---------- TASK INPUTS

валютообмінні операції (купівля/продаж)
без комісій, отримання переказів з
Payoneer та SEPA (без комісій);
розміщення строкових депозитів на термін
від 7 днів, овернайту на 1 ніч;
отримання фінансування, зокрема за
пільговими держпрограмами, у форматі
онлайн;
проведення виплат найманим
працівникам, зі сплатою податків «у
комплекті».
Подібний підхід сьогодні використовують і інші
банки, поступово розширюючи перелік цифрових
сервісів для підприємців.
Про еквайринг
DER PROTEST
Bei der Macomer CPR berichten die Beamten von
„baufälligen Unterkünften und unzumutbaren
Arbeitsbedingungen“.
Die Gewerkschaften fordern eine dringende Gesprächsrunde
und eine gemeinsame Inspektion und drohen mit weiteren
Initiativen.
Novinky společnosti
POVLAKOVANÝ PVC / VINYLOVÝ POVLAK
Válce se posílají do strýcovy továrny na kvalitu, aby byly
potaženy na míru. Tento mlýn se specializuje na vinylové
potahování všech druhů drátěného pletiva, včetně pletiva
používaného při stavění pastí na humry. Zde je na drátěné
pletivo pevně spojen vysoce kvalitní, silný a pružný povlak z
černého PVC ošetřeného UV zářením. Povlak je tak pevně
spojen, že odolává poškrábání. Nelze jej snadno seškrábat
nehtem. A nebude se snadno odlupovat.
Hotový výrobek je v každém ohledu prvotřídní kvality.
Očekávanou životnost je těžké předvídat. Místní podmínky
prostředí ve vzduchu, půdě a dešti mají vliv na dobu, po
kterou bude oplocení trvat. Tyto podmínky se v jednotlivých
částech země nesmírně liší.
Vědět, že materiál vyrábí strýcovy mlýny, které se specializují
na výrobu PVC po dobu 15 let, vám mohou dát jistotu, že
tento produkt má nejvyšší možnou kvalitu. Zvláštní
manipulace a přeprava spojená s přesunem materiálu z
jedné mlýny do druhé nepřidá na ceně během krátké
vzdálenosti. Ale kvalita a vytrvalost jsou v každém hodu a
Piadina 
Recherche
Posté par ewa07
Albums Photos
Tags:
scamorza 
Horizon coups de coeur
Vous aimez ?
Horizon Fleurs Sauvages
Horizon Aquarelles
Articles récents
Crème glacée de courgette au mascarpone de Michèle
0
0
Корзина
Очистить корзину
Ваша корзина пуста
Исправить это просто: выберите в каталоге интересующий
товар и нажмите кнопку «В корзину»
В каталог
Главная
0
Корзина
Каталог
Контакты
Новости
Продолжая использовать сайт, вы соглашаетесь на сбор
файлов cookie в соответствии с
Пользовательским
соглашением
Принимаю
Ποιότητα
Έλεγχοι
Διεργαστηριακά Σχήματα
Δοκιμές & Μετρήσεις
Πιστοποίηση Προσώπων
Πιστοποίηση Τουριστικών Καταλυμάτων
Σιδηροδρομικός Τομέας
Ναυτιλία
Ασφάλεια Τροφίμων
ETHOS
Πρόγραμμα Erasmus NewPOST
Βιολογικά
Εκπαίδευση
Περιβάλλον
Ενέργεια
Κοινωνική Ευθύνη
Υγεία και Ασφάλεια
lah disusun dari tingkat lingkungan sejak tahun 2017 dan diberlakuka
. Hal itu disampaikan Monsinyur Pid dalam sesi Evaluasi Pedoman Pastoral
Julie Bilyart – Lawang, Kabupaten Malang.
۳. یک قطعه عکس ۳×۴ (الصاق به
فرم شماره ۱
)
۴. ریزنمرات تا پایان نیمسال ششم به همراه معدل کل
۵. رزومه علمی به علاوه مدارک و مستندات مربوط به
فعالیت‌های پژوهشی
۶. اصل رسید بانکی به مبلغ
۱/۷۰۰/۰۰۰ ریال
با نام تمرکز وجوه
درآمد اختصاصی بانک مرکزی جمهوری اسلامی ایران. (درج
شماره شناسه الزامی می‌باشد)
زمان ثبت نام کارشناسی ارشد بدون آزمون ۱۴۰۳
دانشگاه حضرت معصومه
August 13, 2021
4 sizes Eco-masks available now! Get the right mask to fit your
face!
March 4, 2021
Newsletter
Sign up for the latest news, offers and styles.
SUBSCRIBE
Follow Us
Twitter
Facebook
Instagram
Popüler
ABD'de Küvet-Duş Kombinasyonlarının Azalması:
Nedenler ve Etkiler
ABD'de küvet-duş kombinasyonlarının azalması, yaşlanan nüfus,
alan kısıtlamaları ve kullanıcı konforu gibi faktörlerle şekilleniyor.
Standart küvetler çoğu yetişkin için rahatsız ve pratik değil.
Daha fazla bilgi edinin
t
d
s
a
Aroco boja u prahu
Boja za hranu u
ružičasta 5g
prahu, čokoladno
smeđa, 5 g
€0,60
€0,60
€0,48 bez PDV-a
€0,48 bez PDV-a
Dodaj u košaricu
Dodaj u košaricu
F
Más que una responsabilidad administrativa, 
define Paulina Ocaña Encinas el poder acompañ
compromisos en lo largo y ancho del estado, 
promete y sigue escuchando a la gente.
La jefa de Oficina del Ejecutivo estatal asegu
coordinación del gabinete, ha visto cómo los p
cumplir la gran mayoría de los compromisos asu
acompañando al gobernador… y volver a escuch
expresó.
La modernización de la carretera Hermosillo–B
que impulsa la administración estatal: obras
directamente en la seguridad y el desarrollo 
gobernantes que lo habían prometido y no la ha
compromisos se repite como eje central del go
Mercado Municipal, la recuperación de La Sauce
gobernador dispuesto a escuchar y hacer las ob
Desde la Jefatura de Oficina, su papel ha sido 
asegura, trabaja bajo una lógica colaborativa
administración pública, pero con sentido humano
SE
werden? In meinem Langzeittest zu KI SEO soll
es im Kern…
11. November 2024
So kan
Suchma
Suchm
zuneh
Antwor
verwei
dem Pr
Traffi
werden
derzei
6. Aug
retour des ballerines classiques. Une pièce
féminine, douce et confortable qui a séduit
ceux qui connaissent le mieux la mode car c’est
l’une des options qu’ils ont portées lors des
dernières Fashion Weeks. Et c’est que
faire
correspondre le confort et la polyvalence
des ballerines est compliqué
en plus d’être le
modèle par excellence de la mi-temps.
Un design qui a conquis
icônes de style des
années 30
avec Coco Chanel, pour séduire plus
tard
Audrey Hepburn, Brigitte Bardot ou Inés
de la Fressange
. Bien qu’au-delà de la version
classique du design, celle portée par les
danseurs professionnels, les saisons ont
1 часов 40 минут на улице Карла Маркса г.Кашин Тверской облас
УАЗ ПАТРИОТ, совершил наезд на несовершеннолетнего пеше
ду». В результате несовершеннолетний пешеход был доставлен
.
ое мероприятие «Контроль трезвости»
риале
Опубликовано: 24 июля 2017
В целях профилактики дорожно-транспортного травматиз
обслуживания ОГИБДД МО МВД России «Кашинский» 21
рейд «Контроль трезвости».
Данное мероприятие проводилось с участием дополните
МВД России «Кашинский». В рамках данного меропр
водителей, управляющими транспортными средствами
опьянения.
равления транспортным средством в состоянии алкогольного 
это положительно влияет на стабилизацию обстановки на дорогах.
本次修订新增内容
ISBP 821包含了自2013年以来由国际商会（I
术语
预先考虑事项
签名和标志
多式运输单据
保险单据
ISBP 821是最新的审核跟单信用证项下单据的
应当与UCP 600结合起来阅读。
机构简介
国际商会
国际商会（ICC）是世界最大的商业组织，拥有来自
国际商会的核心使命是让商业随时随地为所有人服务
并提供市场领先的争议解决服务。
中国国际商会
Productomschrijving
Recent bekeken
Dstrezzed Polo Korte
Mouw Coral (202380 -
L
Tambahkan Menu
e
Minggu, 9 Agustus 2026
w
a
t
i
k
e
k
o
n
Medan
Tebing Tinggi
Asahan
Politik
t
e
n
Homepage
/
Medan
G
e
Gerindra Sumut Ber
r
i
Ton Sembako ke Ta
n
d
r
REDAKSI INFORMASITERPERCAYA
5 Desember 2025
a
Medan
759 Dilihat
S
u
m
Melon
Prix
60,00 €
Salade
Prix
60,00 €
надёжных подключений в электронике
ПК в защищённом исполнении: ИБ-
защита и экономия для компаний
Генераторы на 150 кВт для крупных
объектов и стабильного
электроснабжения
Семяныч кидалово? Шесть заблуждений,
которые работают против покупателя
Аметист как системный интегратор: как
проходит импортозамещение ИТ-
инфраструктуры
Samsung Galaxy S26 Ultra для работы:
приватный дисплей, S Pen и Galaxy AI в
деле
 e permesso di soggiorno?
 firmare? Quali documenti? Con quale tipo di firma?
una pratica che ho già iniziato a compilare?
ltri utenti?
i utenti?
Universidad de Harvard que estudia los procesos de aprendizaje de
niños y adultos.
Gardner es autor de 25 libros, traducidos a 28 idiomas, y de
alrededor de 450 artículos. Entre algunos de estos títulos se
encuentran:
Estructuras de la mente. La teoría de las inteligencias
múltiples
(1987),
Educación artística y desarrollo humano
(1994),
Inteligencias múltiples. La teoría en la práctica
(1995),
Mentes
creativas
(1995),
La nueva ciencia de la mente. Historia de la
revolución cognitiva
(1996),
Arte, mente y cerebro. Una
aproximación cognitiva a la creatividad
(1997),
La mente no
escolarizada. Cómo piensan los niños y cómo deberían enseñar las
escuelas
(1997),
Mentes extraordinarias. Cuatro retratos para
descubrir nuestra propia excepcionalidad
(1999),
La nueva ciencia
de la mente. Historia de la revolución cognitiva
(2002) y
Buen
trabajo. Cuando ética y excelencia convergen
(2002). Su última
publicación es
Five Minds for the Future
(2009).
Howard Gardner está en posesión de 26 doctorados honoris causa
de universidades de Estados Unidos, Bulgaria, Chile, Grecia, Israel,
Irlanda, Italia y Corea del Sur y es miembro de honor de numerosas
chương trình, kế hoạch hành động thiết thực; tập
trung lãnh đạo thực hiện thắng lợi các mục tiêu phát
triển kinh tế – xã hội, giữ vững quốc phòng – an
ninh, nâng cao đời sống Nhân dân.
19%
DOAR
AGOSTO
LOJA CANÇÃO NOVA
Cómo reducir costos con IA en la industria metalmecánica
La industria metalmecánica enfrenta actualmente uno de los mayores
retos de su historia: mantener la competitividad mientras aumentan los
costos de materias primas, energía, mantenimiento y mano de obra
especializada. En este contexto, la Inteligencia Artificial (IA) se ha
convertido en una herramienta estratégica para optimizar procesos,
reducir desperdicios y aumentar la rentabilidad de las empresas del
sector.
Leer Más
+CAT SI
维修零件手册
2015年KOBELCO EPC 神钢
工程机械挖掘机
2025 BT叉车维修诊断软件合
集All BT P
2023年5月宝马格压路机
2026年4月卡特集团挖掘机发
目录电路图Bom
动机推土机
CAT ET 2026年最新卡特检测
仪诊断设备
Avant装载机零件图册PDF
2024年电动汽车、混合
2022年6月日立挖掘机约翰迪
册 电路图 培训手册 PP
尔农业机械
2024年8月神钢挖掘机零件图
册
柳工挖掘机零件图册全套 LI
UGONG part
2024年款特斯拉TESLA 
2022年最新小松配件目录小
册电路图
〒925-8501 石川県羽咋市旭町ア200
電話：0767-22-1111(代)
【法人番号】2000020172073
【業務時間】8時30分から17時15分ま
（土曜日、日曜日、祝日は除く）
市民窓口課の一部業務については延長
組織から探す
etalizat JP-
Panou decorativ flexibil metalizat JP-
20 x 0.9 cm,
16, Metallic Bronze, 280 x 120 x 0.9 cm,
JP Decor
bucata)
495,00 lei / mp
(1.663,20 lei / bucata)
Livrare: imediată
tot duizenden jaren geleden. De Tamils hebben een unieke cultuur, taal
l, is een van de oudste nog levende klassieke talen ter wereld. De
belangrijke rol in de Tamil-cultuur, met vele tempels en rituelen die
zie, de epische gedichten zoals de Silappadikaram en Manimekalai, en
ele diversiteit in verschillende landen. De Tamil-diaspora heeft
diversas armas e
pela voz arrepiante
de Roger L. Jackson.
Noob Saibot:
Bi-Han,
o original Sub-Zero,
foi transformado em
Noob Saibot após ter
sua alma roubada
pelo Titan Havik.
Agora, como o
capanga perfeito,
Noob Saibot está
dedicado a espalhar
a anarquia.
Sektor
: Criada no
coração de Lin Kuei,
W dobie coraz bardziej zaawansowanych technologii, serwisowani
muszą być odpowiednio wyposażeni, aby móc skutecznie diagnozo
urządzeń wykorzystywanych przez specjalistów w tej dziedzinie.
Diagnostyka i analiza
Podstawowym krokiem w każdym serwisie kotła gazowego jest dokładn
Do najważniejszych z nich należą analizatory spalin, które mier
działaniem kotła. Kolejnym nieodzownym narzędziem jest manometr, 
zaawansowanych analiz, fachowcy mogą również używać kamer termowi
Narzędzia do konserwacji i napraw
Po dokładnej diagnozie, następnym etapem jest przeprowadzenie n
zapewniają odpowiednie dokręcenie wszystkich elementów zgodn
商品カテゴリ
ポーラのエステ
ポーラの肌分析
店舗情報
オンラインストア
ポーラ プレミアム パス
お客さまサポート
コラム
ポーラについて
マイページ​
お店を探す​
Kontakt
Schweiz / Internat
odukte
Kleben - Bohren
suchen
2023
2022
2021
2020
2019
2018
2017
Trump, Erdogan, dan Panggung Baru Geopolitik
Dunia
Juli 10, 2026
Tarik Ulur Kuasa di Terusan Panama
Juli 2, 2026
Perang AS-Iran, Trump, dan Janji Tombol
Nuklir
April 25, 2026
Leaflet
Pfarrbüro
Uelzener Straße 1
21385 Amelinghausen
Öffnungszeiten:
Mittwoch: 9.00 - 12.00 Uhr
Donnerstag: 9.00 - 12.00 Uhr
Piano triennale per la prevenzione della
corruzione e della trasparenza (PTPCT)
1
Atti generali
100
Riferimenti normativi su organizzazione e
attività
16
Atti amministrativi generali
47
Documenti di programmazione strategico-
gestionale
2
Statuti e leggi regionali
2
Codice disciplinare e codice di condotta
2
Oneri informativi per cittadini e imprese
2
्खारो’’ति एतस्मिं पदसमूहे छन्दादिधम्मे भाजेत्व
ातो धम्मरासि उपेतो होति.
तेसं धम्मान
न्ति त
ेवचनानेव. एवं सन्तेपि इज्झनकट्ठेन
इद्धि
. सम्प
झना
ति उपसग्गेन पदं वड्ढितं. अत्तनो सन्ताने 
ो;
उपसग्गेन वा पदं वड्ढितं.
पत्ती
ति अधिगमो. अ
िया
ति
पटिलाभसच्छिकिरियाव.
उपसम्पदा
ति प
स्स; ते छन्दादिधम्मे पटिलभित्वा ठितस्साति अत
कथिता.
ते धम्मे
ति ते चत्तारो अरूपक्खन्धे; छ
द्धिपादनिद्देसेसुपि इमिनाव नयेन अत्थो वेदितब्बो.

--------------------

# [PROBLEM TO WORK ON]
Put the lines from the start of the listing through the line containing "Horizon coups de coeur", both included, into a JSON list of strings with one string per line and no blank lines.

# [YOUR RESPONSE]
[
  "валютообмінні операції (купівля/продаж)",
  "без комісій, отримання переказів з",
  "Payoneer та SEPA (без комісій);",
  "розміщення строкових депозитів на термін",
  "від 7 днів, овернайту на 1 ніч;",
  "отримання фінансування, зокрема за",
  "пільговими держпрограмами, у форматі",
  "онлайн;",
  "проведення виплат найманим",
  "працівникам, зі сплатою податків «у",
  "комплекті».",
  "Подібний підхід сьогодні використовують і інші",
  "банки, поступово розширюючи перелік цифрових",
  "сервісів для підприємців.",
  "Про еквайринг",
  "DER PROTEST",
  "Bei der Macomer CPR berichten die Beamten von",
  "„baufälligen Unterkünften und unzumutbaren",
  "Arbeitsbedingungen“.",
  "Die Gewerkschaften fordern eine dringende Gesprächsrunde",
  "und eine gemeinsame Inspektion und drohen mit weiteren",
  "Initiativen.",
  "Novinky společnosti",
  "POVLAKOVANÝ PVC / VINYLOVÝ POVLAK",
  "Válce se posílají do strýcovy továrny na kvalitu, aby byly",
  "potaženy na míru. Tento mlýn se specializuje na vinylové",
  "potahování všech druhů drátěného pletiva, včetně pletiva",
  "používaného při stavění pastí na humry. Zde je na drátěné",
  "pletivo pevně spojen vysoce kvalitní, silný a pružný povlak z",
  "černého PVC ošetřeného UV zářením. Povlak je tak pevně",
  "spojen, že odolává poškrábání. Nelze jej snadno seškrábat",
  "nehtem. A nebude se snadno odlupovat.",
  "Hotový výrobek je v každém ohledu prvotřídní kvality.",
  "Očekávanou životnost je těžké předvídat. Místní podmínky",
  "prostředí ve vzduchu, půdě a dešti mají vliv na dobu, po",
  "kterou bude oplocení trvat. Tyto podmínky se v jednotlivých",
  "částech země nesmírně liší.",
  "Vědět, že materiál vyrábí strýcovy mlýny, které se specializují",
  "na výrobu PVC po dobu 15 let, vám mohou dát jistotu, že",
  "tento produkt má nejvyšší možnou kvalitu. Zvláštní",
  "manipulace a přeprava spojená s přesunem materiálu z",
  "jedné mlýny do druhé nepřidá na ceně během krátké",
  "vzdálenosti. Ale kvalita a vytrvalost jsou v každém hodu a",
  "Piadina ",
  "Recherche",
  "Posté par ewa07",
  "Albums Photos",
  "Tags:",
  "scamorza ",
  "Horizon coups de coeur"
]